_Given records_:
################
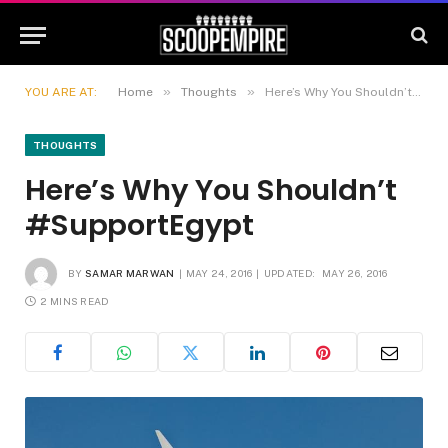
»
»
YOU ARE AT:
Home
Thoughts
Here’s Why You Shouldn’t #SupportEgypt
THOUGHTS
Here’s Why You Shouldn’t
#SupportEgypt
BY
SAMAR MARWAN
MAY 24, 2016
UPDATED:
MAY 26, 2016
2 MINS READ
################
_About this task_: Retype the records above exactly, and keep any picture out of what you write.

_Written answer_:
»
»
YOU ARE AT:
Home
Thoughts
Here’s Why You Shouldn’t #SupportEgypt
THOUGHTS
Here’s Why You Shouldn’t
#SupportEgypt
BY
SAMAR MARWAN
MAY 24, 2016
UPDATED:
MAY 26, 2016
2 MINS READ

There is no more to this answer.